Sometimes I can see the catheter tip clear as day, like today. Other times, I can't even see the air test.
 
I think an invisible air test is usually due to 1 of 2 reasons:

a) the catheter threaded in farther than expected/intended so the tip of the catheter/air is off the screen

or

b) the U/S beam got slightly out of plane with the catheter, to fix this I'll bring the probe right up to where the the catheter enters the skin and trace along the length of it back to my intended target
 
Blockjocks advises threading extra catheter in the subcutaneous space and the using Dermabond to seal and fix the site. I've had good results doing this with femoral catheters and not dermabonding. But two of my continuous interscalene catheters haven't done well, both inpatients. Air test at time of placement was perfect both times. Both times the secondary block via the catheter didn't work or barely worked, and when I went up to ultrasound the catheters, they both had migrated 2cm past the nerves. I pulled them both back and got then working again. I use the stiffer standard 20g closed tip BBraun Perifix epidural catheter, not a 19g springwound flextip. I wonder if the extra catheter that I coil in the subq space, I wonder if it tries to straighten itself out and pushes the catheter tip forward. Since I plan to dermAbond all my CISBs, maybe I should stop adding extra catheter.
 
Can you actually see a springwound catheter coil up and stay near the nerve?

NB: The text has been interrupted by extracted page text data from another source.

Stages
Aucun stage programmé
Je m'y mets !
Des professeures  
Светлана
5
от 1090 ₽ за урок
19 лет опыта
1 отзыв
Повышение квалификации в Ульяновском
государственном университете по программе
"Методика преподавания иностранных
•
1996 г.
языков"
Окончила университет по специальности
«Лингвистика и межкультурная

Yes, for interscalenes I've been entertained to see them coil around the nerve root on U/S.

For interscalenes I really like a single-end-hole catheter. The stiff plastic catheters just bounce off the opposite fascia and I'm always anxious that the proximal hole isn't going to be within the sheath. It hasn't actually ended up being a problem in reality, though.

What I really want is a blunt block needle that I can put a springwound catheter through. Tuohys have a pretty sharp leading edge and I'm worried about nerve injuries (particularly with trainees who haven't yet developed subtlety and finesse).
 
I wonder if the extra catheter that I coil in the subq space, I wonder if it tries to straighten itself out and pushes the catheter tip forward.

Seems very plausible. Those catheters are frikin' stiff.